Task objective:
Please copy every record below exactly and leave out the pictures.

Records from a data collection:
━━━━
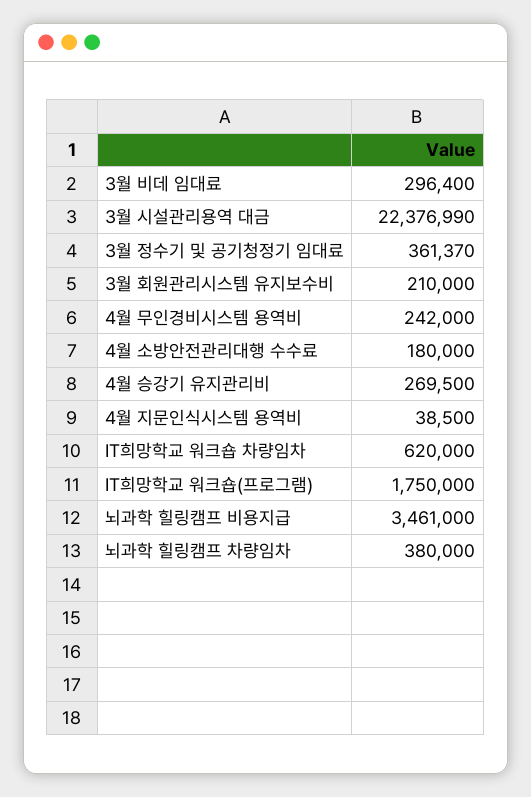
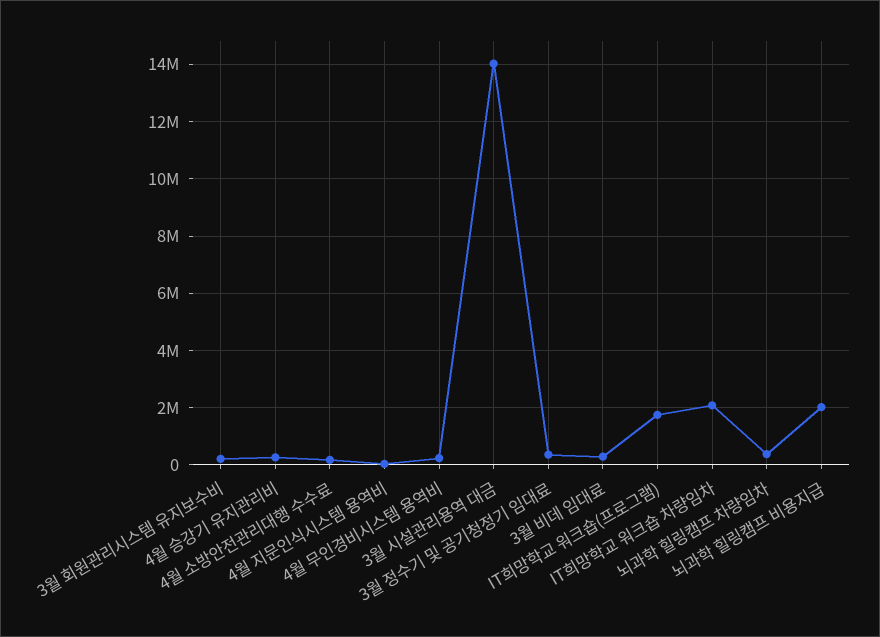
3월 시설관리용역 대금: 22376990 -> 14000000
IT희망학교 워크숍 차량임차: 620000 -> 2000000
뇌과학 힐링캠프 비용지급: 3461000 -> 2000000

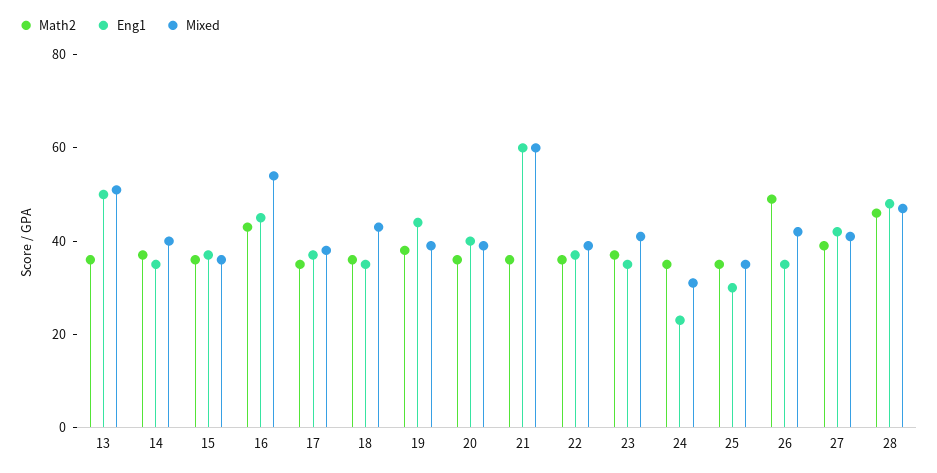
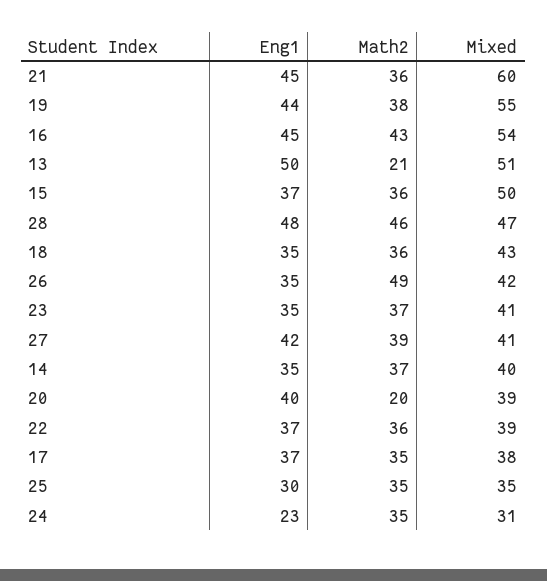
Math2, 13: 35 -> 21
Mixed, 15: 35 -> 50
Mixed, 19: 40 -> 55
Math2, 20: 35 -> 20
Eng1, 21: 60 -> 45

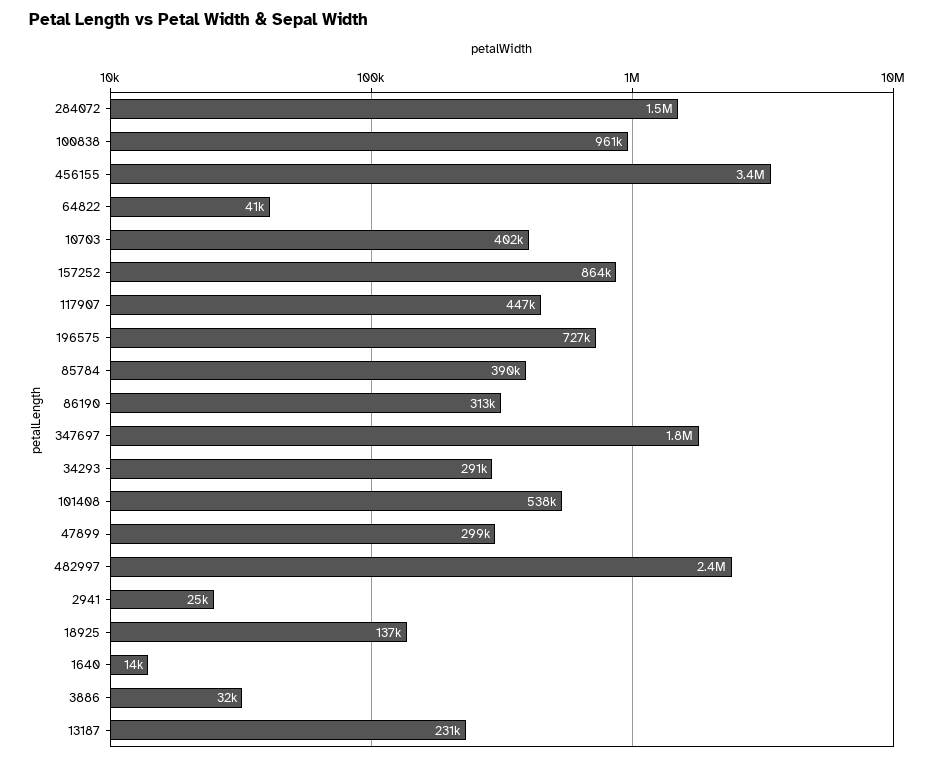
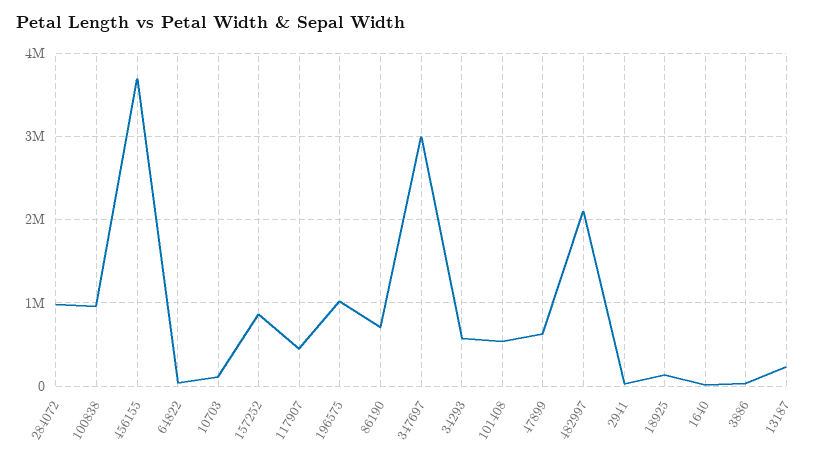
284072: 1500000 -> 1000000
456155: 3400000 -> 3700000
10703: 402000 -> 100000
196575: 727000 -> 1000000
85784: 390000 -> none
86190: 313000 -> 700000
347697: 1800000 -> 3000000
34293: 291000 -> 600000
47899: 299000 -> 600000
482997: 2400000 -> 2100000

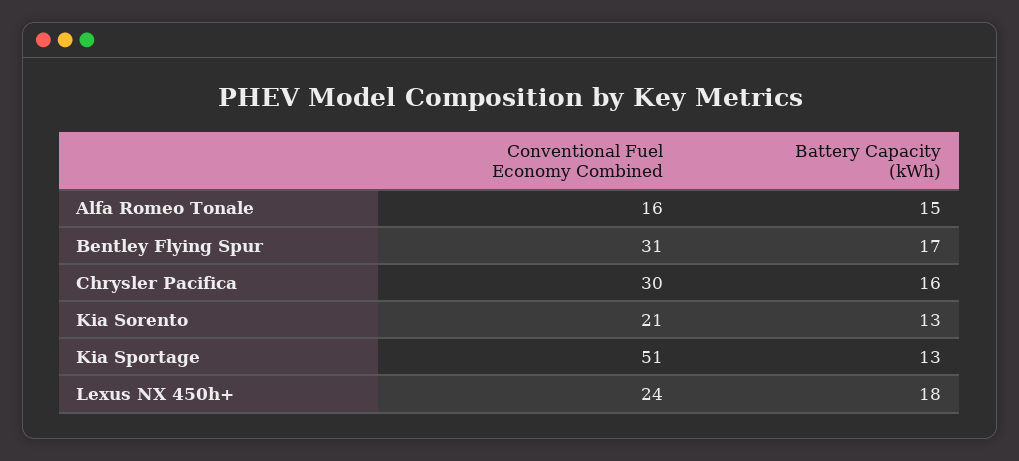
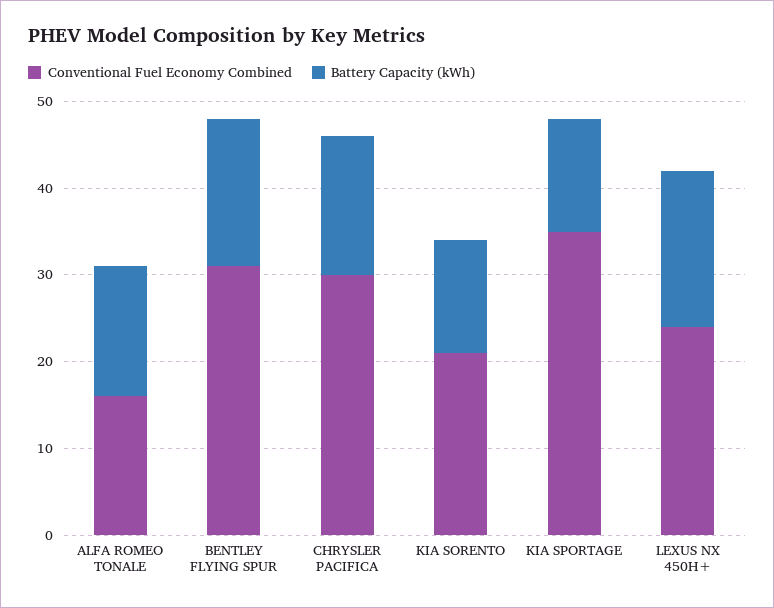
Conventional Fuel Economy Combined, Kia Sportage: 51 -> 35

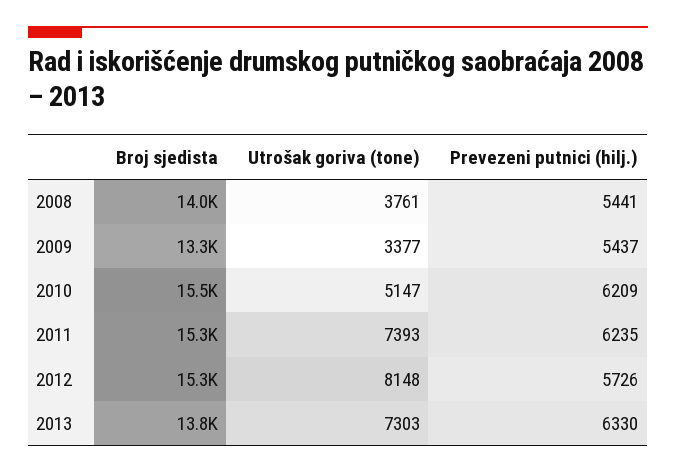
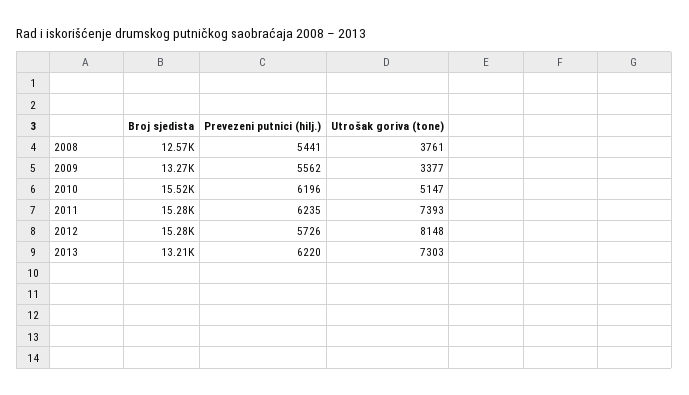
Broj sjedista, 2008: 14000 -> 12570
Prevezeni putnici (hilj.), 2009: 5437 -> 5562
Prevezeni putnici (hilj.), 2010: 6209 -> 6196
Broj sjedista, 2013: 13800 -> 13210
Prevezeni putnici (hilj.), 2013: 6330 -> 6220

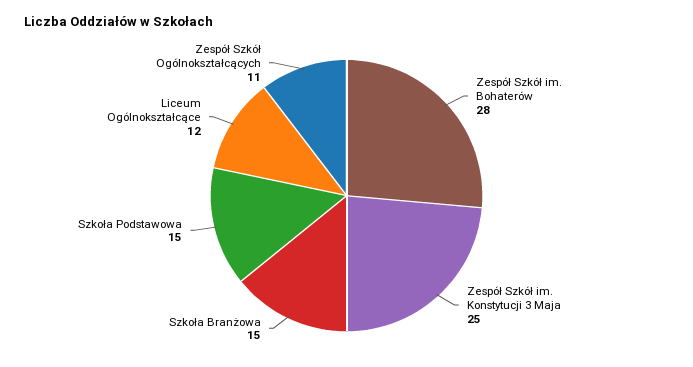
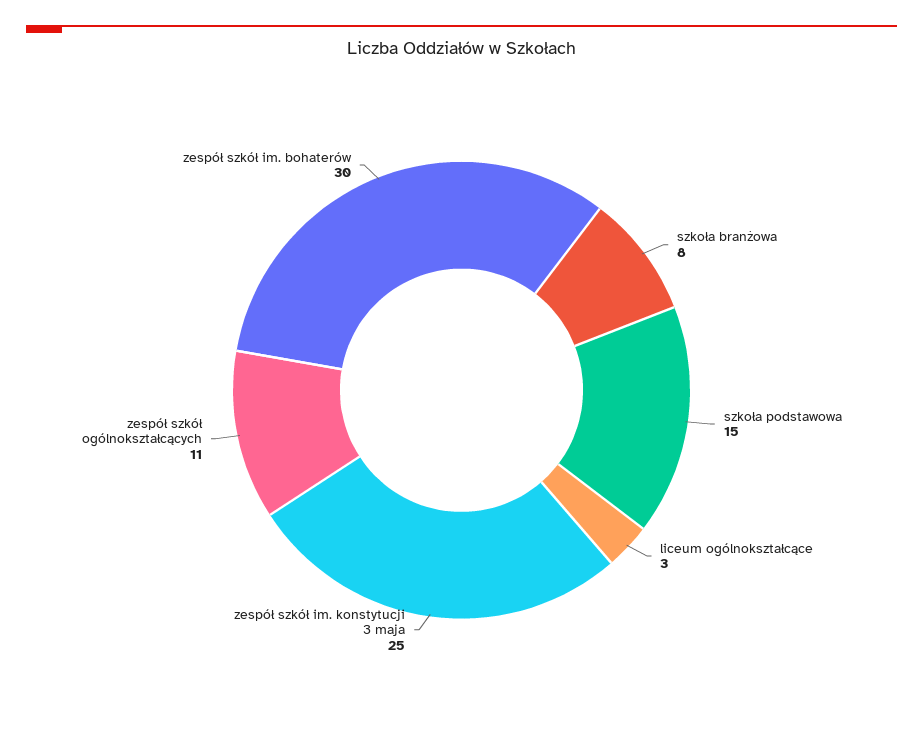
Zespół Szkół im. Bohaterów: 28 -> 30
Szkoła Branżowa: 15 -> 8
Liceum Ogólnokształcące: 12 -> 3

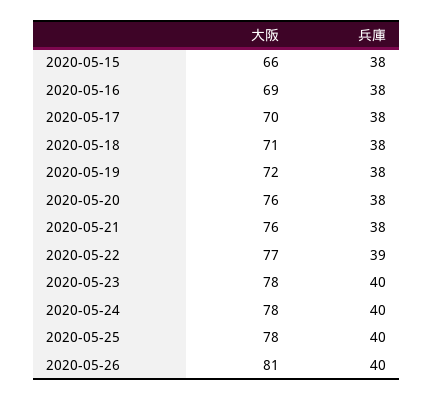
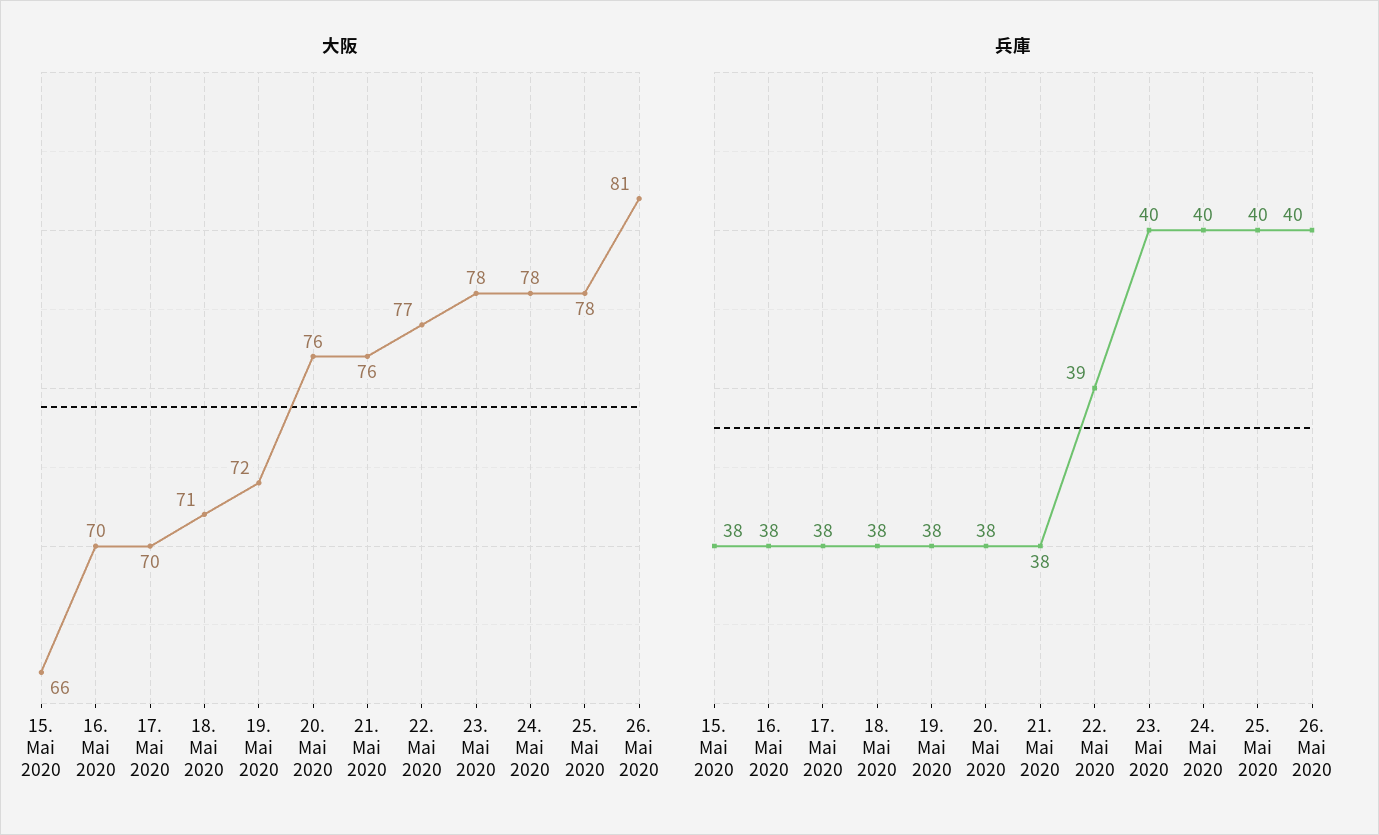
大阪, 2020-05-16: 69 -> 70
━━━━
Result for this exercise:
3월 시설관리용역 대금: 22376990 -> 14000000
IT희망학교 워크숍 차량임차: 620000 -> 2000000
뇌과학 힐링캠프 비용지급: 3461000 -> 2000000

Math2, 13: 35 -> 21
Mixed, 15: 35 -> 50
Mixed, 19: 40 -> 55
Math2, 20: 35 -> 20
Eng1, 21: 60 -> 45

284072: 1500000 -> 1000000
456155: 3400000 -> 3700000
10703: 402000 -> 100000
196575: 727000 -> 1000000
85784: 390000 -> none
86190: 313000 -> 700000
347697: 1800000 -> 3000000
34293: 291000 -> 600000
47899: 299000 -> 600000
482997: 2400000 -> 2100000

Conventional Fuel Economy Combined, Kia Sportage: 51 -> 35

Broj sjedista, 2008: 14000 -> 12570
Prevezeni putnici (hilj.), 2009: 5437 -> 5562
Prevezeni putnici (hilj.), 2010: 6209 -> 6196
Broj sjedista, 2013: 13800 -> 13210
Prevezeni putnici (hilj.), 2013: 6330 -> 6220

Zespół Szkół im. Bohaterów: 28 -> 30
Szkoła Branżowa: 15 -> 8
Liceum Ogólnokształcące: 12 -> 3

大阪, 2020-05-16: 69 -> 70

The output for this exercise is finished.